Related Work & Insights¶
- vs PDFMathTranslate (Previous work by same authors): Monolithic black box, no IR. BabelDOC decomposes it into IR + modules, allows independent replacement of LLM/OCR, and adds terminology extraction + cross-page context + adaptive typesetting.
- vs DeepL Document / Google Doc Translate: Commercial closed-source + text-stream focused, poor layout restoration. BabelDOC is open-source + IR-based + explicit layout control.
- vs Doc2X / MinerU / Mathpix: One-way parsing (PDF → Markdown), cannot perform reverse reconstruction. BabelDOC's bi-directional IR is the key differentiator.
- vs LayoutReader / DocLayout-YOLO: These are upstream layout models for the IR; BabelDOC treats them as hot-swappable plugins.
- vs LLM Long-context Translation: Pure long-context LLM translation loses layout and formulas. BabelDOC adds layout-aware scaffolding to the LLM, representing a pragmatic engineering combination.
Rating¶
- Novelty: ⭐⭐⭐⭐ The IR paradigm is not new to document processing, but achieving bi-directional operation + pluginization for PDF translation is a first for system implementation.

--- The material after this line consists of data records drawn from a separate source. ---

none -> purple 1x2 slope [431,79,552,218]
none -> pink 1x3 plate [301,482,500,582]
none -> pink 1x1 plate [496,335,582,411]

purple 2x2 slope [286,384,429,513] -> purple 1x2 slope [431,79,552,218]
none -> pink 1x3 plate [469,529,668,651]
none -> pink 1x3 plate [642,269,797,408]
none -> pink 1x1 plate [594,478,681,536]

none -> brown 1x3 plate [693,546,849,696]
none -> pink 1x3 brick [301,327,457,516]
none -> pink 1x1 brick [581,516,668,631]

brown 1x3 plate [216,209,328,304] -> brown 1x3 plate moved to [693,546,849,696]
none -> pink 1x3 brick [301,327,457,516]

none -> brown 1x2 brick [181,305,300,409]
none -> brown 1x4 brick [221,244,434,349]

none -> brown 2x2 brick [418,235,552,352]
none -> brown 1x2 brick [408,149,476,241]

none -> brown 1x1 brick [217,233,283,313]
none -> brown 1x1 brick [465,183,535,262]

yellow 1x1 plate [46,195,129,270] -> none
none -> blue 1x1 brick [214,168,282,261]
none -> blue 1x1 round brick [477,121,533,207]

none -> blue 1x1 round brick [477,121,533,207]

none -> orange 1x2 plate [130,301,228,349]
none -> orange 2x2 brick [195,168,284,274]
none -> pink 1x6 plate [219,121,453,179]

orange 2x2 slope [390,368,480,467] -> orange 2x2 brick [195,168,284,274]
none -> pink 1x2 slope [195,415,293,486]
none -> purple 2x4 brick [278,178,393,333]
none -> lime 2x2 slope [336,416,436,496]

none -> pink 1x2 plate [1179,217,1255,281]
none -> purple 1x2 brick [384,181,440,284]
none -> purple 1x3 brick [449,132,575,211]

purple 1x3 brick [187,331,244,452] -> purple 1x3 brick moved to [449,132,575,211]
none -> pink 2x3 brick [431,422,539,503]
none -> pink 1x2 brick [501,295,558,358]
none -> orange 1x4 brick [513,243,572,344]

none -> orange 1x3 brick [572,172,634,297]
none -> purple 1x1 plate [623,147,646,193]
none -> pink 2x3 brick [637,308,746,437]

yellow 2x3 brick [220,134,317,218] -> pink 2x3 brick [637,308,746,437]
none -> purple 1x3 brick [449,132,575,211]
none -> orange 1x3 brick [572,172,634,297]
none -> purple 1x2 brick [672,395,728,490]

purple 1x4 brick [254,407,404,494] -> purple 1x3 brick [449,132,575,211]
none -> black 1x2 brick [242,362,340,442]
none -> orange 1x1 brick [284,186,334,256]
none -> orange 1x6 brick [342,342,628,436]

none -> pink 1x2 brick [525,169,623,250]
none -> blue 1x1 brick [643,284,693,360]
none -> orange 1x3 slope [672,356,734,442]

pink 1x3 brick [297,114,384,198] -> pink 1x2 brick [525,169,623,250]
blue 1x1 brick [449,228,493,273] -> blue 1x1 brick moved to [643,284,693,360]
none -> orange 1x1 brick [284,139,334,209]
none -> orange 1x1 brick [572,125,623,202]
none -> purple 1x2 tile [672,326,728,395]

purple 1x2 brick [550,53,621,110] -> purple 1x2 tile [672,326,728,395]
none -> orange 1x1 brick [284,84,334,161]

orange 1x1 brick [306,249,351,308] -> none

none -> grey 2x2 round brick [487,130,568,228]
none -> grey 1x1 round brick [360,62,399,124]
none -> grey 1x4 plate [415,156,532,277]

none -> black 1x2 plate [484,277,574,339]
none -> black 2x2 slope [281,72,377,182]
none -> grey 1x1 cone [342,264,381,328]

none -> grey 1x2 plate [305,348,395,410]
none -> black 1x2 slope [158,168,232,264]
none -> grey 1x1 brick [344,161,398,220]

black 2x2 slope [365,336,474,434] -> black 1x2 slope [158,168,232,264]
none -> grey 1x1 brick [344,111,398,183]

- Experimental Thoroughness: ⭐⭐⭐⭐ 200-page benchmark + human evaluation + LLM-as-judge + component ablations; both quantitative and qualitative analyses are well-executed.
- Writing Quality: ⭐⭐⭐⭐ The five modules are explained clearly, and tables correspond closely with case studies.
- Value: ⭐⭐⭐⭐⭐ 8.4K stars, strong community impact, and industrial usability make it an excellent example of an ACL system demo.